One was for Naomi; she’s been bugging me to make pants for her dolly for a while. I cast that on as soon as we got home. Mission Reading Knitting: Accomplished.

Please excuse Pink Dolly's nudity. I've talked to her about it, but I can't seem to convince her of the value of modesty.
Please excuse Pink Dolly’s nudity. I’ve spoken to her about it, but I can’t seem to convince her of the value of common modesty.

The other four skeins, though, were a moment of inspiration. It was the only four balls of the same colorway left, a fiery slow-striping gradient I’d been particularly moved by.

You know how sometimes an idea just takes possession of you? You can’t think about anything else until you’ve worked it out? This time, a sweater idea appeared, fully-formed, in my mind, and normal life could not continue undistracted until I’d worked it out. I snuck onto the computer in between activities and tried to find anyone else who’d done this idea. I gleaned bits and pieces from other patterns and altered them. I worked out a fresh schematic on the notepad by the phone, then typed up most of a pattern with my thumbs while nursing.

My goal was some brainless knitting to carry me through reading time for a while, and I think this is still that. It’s coincidental that, at the same time, it’s become a BEHAG that could turn into a real design, if I put the work into it.

So there it is. I went from Christmas production rush, to zero projects, to starting three projects with mohair yarn in about a week. A case of Fuzzy Startitis. Not really what I expected when I was knee deep in mittens a month ago.

Well, happy Gaudete Sunday!


3 thoughts on “An Attack of the Fuzzies

  1. I have a Father Brown book on audiobook. Short stories I think. I haven’t listened to it in an age but want to again; maybe after I’m done with Lord Peter. Seems odd to mix my mysteries when I’m on a jag like this. I’m on book 7 in about three weeks.
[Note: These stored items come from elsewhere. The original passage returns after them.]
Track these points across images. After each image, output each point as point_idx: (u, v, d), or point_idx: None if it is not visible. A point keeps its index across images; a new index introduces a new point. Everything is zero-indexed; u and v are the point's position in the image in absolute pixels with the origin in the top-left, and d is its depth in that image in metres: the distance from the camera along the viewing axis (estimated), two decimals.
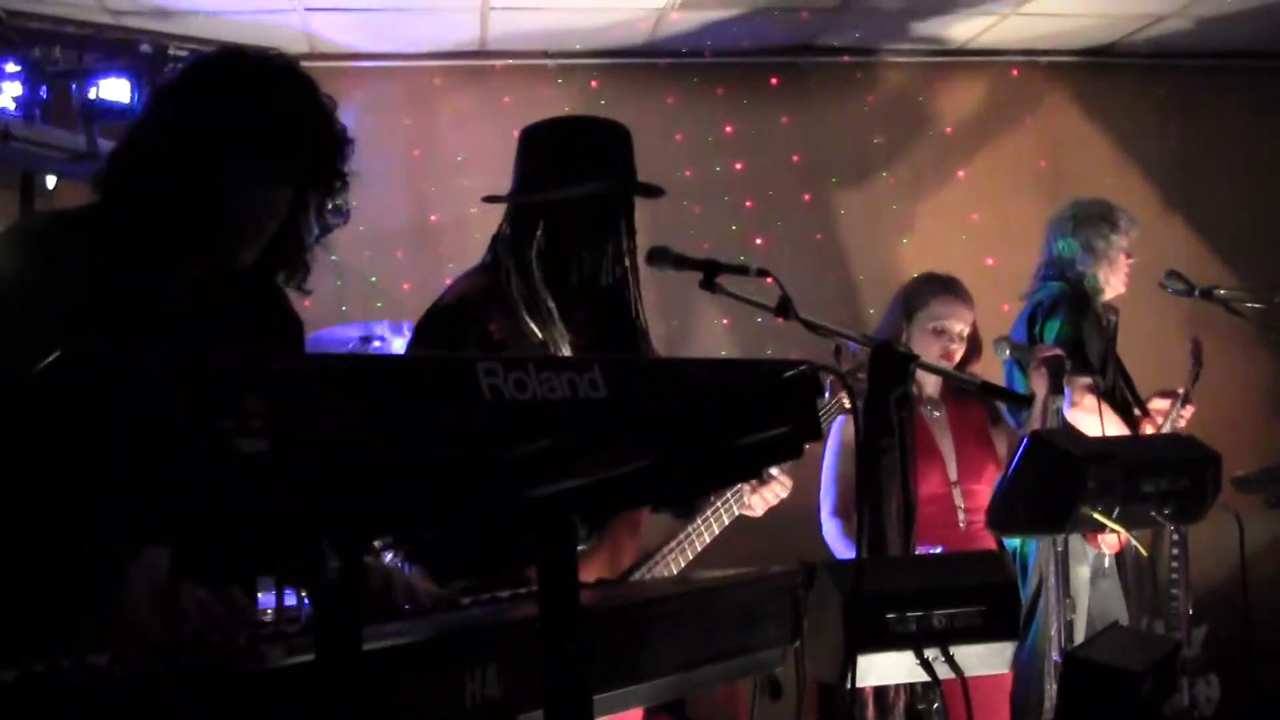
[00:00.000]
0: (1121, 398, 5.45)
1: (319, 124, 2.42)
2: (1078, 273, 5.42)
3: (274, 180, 2.38)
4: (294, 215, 2.42)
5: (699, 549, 3.75)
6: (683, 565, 3.71)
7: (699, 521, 3.75)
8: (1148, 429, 5.39)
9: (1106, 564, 5.18)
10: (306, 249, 2.48)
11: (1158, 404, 5.49)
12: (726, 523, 3.80)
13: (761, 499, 3.78)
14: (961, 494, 4.66)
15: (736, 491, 3.76)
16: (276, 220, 2.41)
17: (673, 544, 3.71)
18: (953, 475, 4.62)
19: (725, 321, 6.95)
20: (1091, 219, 5.46)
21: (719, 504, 3.78)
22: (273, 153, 2.36)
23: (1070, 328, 5.25)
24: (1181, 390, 5.42)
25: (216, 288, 2.39)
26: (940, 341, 4.69)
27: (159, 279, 2.32)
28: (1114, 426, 5.06)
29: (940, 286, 4.79)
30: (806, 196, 7.33)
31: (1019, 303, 5.63)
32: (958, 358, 4.75)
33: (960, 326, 4.75)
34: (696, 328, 7.01)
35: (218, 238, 2.38)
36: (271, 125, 2.36)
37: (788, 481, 3.76)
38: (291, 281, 2.52)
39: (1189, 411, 5.40)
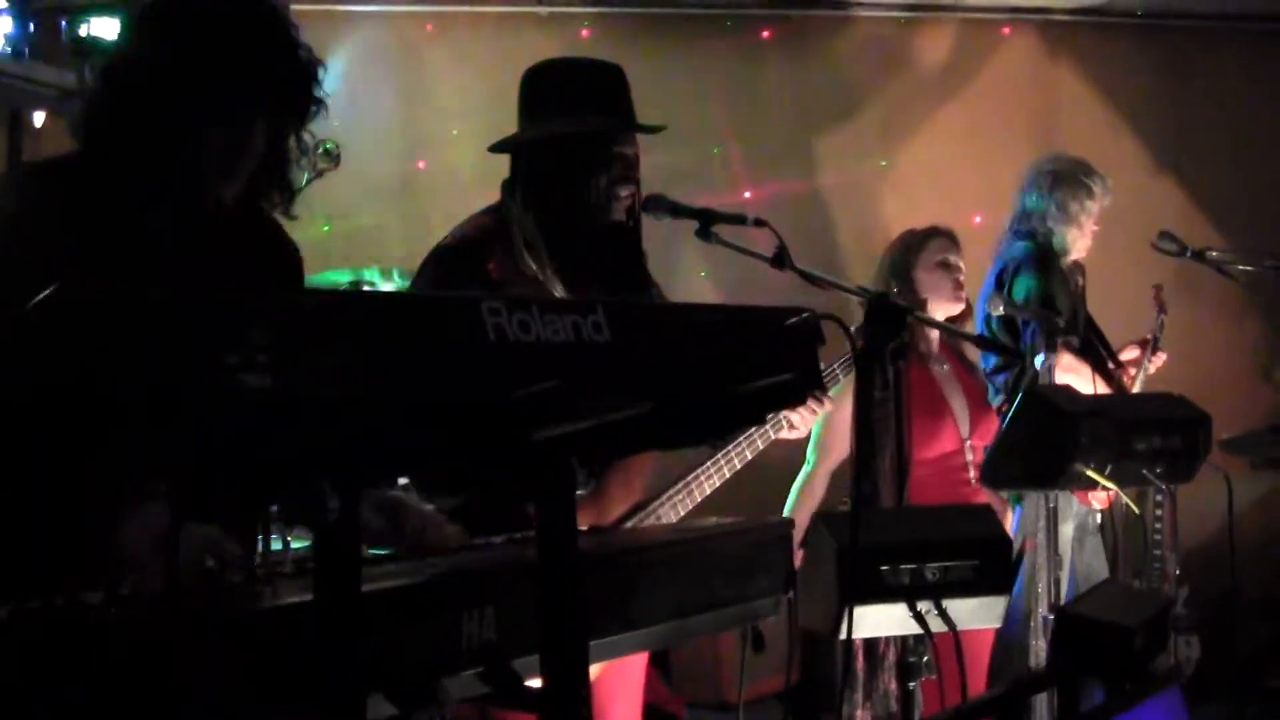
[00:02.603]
0: (1096, 354, 5.45)
1: (287, 54, 2.39)
2: (1047, 229, 5.40)
3: (248, 117, 2.36)
4: (274, 145, 2.41)
5: (729, 472, 3.67)
6: (699, 500, 3.63)
7: (728, 450, 3.67)
8: (1124, 380, 5.41)
9: (1097, 520, 5.19)
10: (291, 176, 2.46)
11: (1128, 354, 5.56)
12: (761, 448, 3.70)
13: (800, 416, 3.62)
14: (971, 450, 4.58)
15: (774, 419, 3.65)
16: (253, 157, 2.39)
17: (690, 477, 3.63)
18: (964, 432, 4.55)
19: (701, 274, 6.88)
20: (1070, 180, 5.41)
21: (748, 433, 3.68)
22: (243, 90, 2.33)
23: (1039, 286, 5.24)
24: (1150, 336, 5.44)
25: (206, 226, 2.37)
26: (951, 275, 4.60)
27: (143, 224, 2.30)
28: (1095, 383, 5.07)
29: (932, 230, 4.72)
30: (791, 153, 7.29)
31: None
32: (965, 293, 4.65)
33: (961, 262, 4.67)
34: (674, 284, 6.93)
35: (196, 178, 2.36)
36: (239, 62, 2.32)
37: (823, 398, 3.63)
38: (277, 208, 2.51)
39: (1160, 359, 5.45)
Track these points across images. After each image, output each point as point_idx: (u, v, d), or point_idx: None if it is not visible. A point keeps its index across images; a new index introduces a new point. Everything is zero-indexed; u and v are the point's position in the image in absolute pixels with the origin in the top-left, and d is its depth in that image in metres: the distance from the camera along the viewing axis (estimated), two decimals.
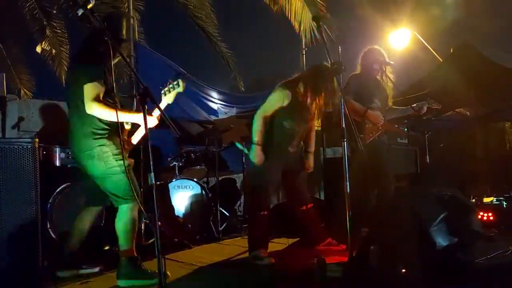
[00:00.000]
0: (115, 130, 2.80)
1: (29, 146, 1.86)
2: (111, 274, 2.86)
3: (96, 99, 2.68)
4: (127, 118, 2.79)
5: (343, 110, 2.83)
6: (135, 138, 2.96)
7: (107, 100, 2.75)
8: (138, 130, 2.94)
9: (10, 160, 1.86)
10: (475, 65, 5.50)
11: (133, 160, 3.01)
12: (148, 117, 2.71)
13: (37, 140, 1.91)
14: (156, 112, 2.81)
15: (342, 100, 2.78)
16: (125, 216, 2.80)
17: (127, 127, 2.95)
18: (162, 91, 2.86)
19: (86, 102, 2.69)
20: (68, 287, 2.74)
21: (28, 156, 1.86)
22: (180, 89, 2.84)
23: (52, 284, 2.73)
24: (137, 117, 2.80)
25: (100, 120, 2.78)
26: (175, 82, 2.83)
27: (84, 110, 2.77)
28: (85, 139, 2.79)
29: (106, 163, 2.77)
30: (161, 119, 2.78)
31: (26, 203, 2.00)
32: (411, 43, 6.76)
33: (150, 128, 2.72)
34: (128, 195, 2.78)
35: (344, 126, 2.82)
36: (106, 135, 2.80)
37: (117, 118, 2.65)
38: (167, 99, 2.87)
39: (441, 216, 2.79)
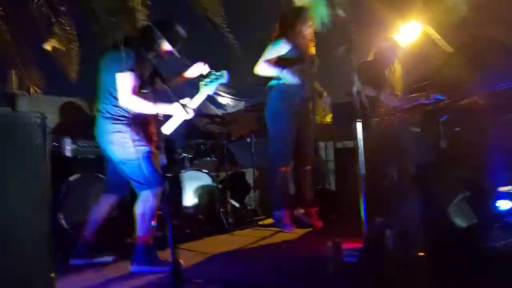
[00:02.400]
0: (135, 117, 2.81)
1: (38, 121, 1.81)
2: (125, 264, 2.84)
3: (132, 90, 2.69)
4: (161, 110, 2.78)
5: (356, 87, 2.79)
6: (167, 128, 2.94)
7: (140, 92, 2.76)
8: (169, 120, 2.88)
9: (19, 133, 1.80)
10: (489, 52, 5.41)
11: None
12: (185, 110, 2.75)
13: (47, 117, 1.87)
14: (193, 104, 2.81)
15: (356, 76, 2.73)
16: (146, 202, 2.79)
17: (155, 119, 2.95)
18: (203, 82, 2.83)
19: (121, 93, 2.71)
20: (81, 275, 2.74)
21: (37, 130, 1.82)
22: (224, 81, 2.82)
23: (65, 272, 2.72)
24: (170, 109, 2.79)
25: (119, 106, 2.78)
26: (219, 73, 2.82)
27: (107, 96, 2.81)
28: (105, 125, 2.82)
29: (125, 149, 2.78)
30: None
31: (36, 178, 1.92)
32: (421, 37, 6.67)
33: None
34: (150, 182, 2.77)
35: (359, 106, 2.78)
36: (125, 121, 2.80)
37: (153, 111, 2.73)
38: (207, 90, 2.85)
39: (460, 197, 2.75)
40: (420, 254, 2.55)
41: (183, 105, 2.76)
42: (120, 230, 3.48)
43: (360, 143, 2.75)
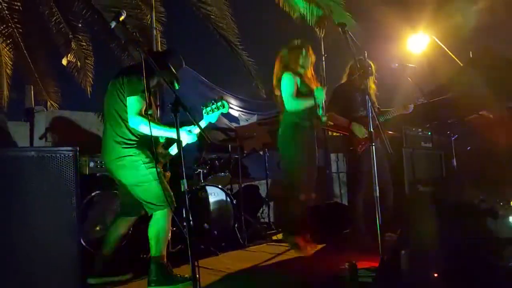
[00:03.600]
0: (145, 140, 2.87)
1: (70, 155, 1.91)
2: (142, 281, 2.90)
3: (141, 113, 2.77)
4: (169, 133, 2.84)
5: (370, 115, 2.85)
6: (174, 150, 3.02)
7: (147, 114, 2.83)
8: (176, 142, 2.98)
9: (51, 168, 1.91)
10: (497, 67, 5.44)
11: (169, 174, 3.08)
12: (187, 134, 2.86)
13: (78, 148, 1.97)
14: (195, 129, 2.88)
15: (370, 105, 2.80)
16: (159, 223, 2.84)
17: (161, 140, 3.03)
18: (204, 110, 2.91)
19: (131, 115, 2.77)
20: None
21: (69, 164, 1.92)
22: (225, 111, 2.90)
23: None
24: (175, 134, 2.87)
25: (129, 129, 2.85)
26: (219, 103, 2.88)
27: (117, 120, 2.88)
28: (115, 148, 2.86)
29: (138, 172, 2.83)
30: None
31: (66, 211, 2.04)
32: (429, 48, 6.71)
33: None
34: (162, 202, 2.82)
35: (371, 130, 2.84)
36: (135, 145, 2.86)
37: (161, 134, 2.80)
38: (209, 118, 2.92)
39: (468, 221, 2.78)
40: (435, 274, 2.57)
41: (188, 130, 2.87)
42: (137, 247, 3.55)
43: (374, 166, 2.80)
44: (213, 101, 2.91)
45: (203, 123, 2.92)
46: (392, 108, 4.19)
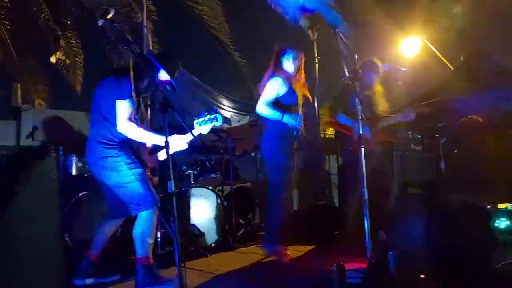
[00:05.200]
0: (127, 141, 2.85)
1: (53, 153, 1.88)
2: (130, 283, 2.87)
3: (130, 118, 2.74)
4: (156, 140, 2.82)
5: (359, 117, 2.85)
6: (162, 155, 2.99)
7: (135, 118, 2.81)
8: (163, 150, 2.95)
9: (34, 166, 1.87)
10: (487, 71, 5.50)
11: (157, 179, 3.05)
12: (179, 142, 2.85)
13: (61, 147, 1.94)
14: (187, 137, 2.86)
15: (359, 107, 2.80)
16: (144, 223, 2.81)
17: (148, 145, 3.00)
18: (196, 121, 2.89)
19: (120, 119, 2.75)
20: None
21: (52, 163, 1.89)
22: (218, 124, 2.88)
23: None
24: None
25: (111, 130, 2.82)
26: (212, 116, 2.86)
27: (100, 120, 2.85)
28: (97, 149, 2.83)
29: (120, 172, 2.80)
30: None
31: (50, 211, 2.01)
32: (421, 51, 6.76)
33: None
34: (146, 202, 2.80)
35: (361, 133, 2.84)
36: (117, 145, 2.83)
37: (149, 140, 2.79)
38: (201, 130, 2.90)
39: (458, 223, 2.80)
40: (422, 277, 2.58)
41: (179, 139, 2.86)
42: (124, 248, 3.51)
43: (363, 168, 2.80)
44: (206, 113, 2.89)
45: (195, 133, 2.87)
46: (391, 115, 4.14)
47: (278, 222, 3.57)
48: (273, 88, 3.55)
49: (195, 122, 2.89)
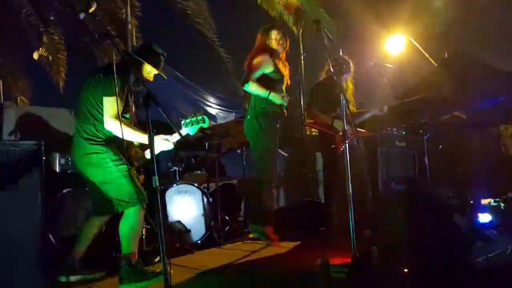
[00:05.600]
0: (113, 138, 2.84)
1: (35, 148, 1.85)
2: (115, 280, 2.84)
3: (117, 116, 2.72)
4: (143, 139, 2.81)
5: (344, 113, 2.87)
6: (149, 154, 2.97)
7: (122, 116, 2.79)
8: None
9: (15, 162, 1.85)
10: (470, 69, 5.58)
11: (143, 177, 3.03)
12: (165, 142, 2.84)
13: (43, 142, 1.91)
14: (174, 138, 2.86)
15: (343, 102, 2.82)
16: (130, 220, 2.80)
17: (135, 143, 2.98)
18: (183, 121, 2.88)
19: (107, 117, 2.74)
20: None
21: (34, 158, 1.86)
22: (205, 126, 2.87)
23: None
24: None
25: (96, 127, 2.81)
26: (199, 117, 2.85)
27: (86, 116, 2.84)
28: (82, 145, 2.82)
29: (105, 169, 2.79)
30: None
31: (31, 207, 1.98)
32: (407, 48, 6.83)
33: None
34: (132, 199, 2.79)
35: (345, 128, 2.86)
36: (103, 142, 2.82)
37: (136, 139, 2.78)
38: (187, 130, 2.88)
39: (439, 218, 2.86)
40: (405, 270, 2.62)
41: (165, 139, 2.85)
42: (109, 244, 3.48)
43: (347, 164, 2.82)
44: (193, 114, 2.88)
45: (182, 133, 2.85)
46: (367, 110, 4.26)
47: (264, 204, 3.61)
48: (259, 64, 3.59)
49: (182, 122, 2.89)
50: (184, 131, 2.89)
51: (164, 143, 2.86)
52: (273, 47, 3.72)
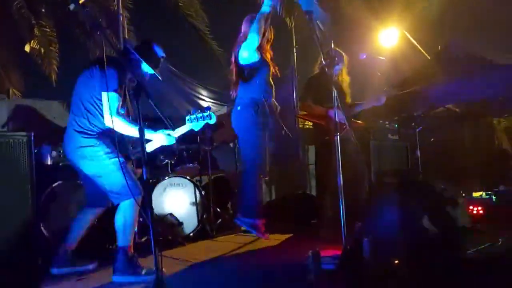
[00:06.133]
0: (106, 131, 2.83)
1: (24, 140, 1.85)
2: (107, 271, 2.85)
3: (117, 111, 2.73)
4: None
5: (335, 105, 2.87)
6: (148, 147, 2.97)
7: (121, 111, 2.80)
8: (154, 140, 2.95)
9: (4, 153, 1.84)
10: (462, 61, 5.60)
11: (140, 170, 3.03)
12: (167, 136, 2.87)
13: (32, 134, 1.90)
14: (177, 133, 2.88)
15: (335, 95, 2.82)
16: (125, 212, 2.80)
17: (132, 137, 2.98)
18: (188, 117, 2.88)
19: (107, 112, 2.73)
20: (65, 284, 2.73)
21: (24, 150, 1.85)
22: (211, 122, 2.87)
23: (47, 281, 2.71)
24: (153, 135, 2.89)
25: (89, 120, 2.81)
26: (206, 114, 2.85)
27: (80, 109, 2.84)
28: (75, 138, 2.81)
29: (99, 162, 2.79)
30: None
31: (21, 198, 1.98)
32: (400, 41, 6.83)
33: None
34: (127, 191, 2.77)
35: (336, 120, 2.86)
36: (96, 135, 2.82)
37: (134, 133, 2.75)
38: (192, 126, 2.89)
39: (431, 209, 2.87)
40: (396, 262, 2.63)
41: (167, 134, 2.87)
42: (102, 236, 3.47)
43: (338, 155, 2.83)
44: (199, 110, 2.88)
45: (185, 129, 2.90)
46: (363, 101, 4.24)
47: (255, 197, 3.63)
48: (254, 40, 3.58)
49: (186, 118, 2.89)
50: (188, 126, 2.90)
51: (166, 138, 2.87)
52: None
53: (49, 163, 3.78)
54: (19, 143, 1.86)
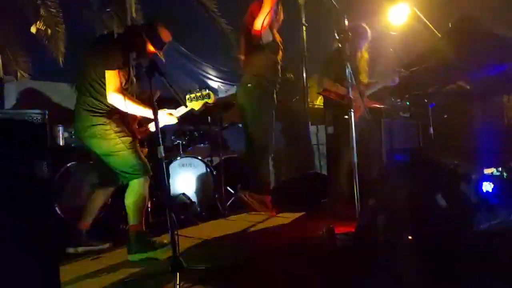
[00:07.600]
0: (115, 109, 2.82)
1: (39, 118, 1.83)
2: (122, 250, 2.89)
3: (119, 89, 2.71)
4: (146, 113, 2.80)
5: (350, 82, 2.84)
6: (153, 127, 2.96)
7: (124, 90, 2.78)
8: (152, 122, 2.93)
9: (20, 132, 1.82)
10: (474, 37, 5.47)
11: (146, 150, 3.04)
12: (168, 116, 2.86)
13: (47, 112, 1.89)
14: (178, 112, 2.87)
15: (349, 70, 2.78)
16: (135, 191, 2.82)
17: (138, 116, 2.97)
18: (188, 96, 2.85)
19: (109, 91, 2.72)
20: (80, 263, 2.78)
21: (39, 128, 1.84)
22: (210, 101, 2.85)
23: (63, 260, 2.75)
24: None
25: (98, 99, 2.80)
26: (205, 93, 2.83)
27: (88, 88, 2.83)
28: (85, 117, 2.82)
29: (109, 141, 2.79)
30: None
31: (37, 177, 1.95)
32: (410, 18, 6.68)
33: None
34: (137, 171, 2.79)
35: (351, 96, 2.83)
36: (105, 114, 2.81)
37: (138, 112, 2.78)
38: (192, 105, 2.86)
39: (445, 185, 2.85)
40: (410, 238, 2.64)
41: (169, 113, 2.86)
42: (116, 216, 3.51)
43: (353, 132, 2.80)
44: (198, 89, 2.86)
45: (184, 109, 2.88)
46: (377, 81, 4.16)
47: (261, 173, 3.66)
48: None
49: (186, 97, 2.86)
50: (189, 106, 2.87)
51: (167, 117, 2.87)
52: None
53: (61, 144, 3.80)
54: (34, 121, 1.83)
Spending all my Christmas money in advance on the e-books.

    Like

  2. I love your gradient set! Very unique colorway. Congrats on the good deal. And yes, I love Lord Peter Whimsey. We’ve read the books, watched the PBS version of the stories, listened to the audio versions, and read other Dorothy Sayers work. She is one of the best writers of the 20th Century in my opinion.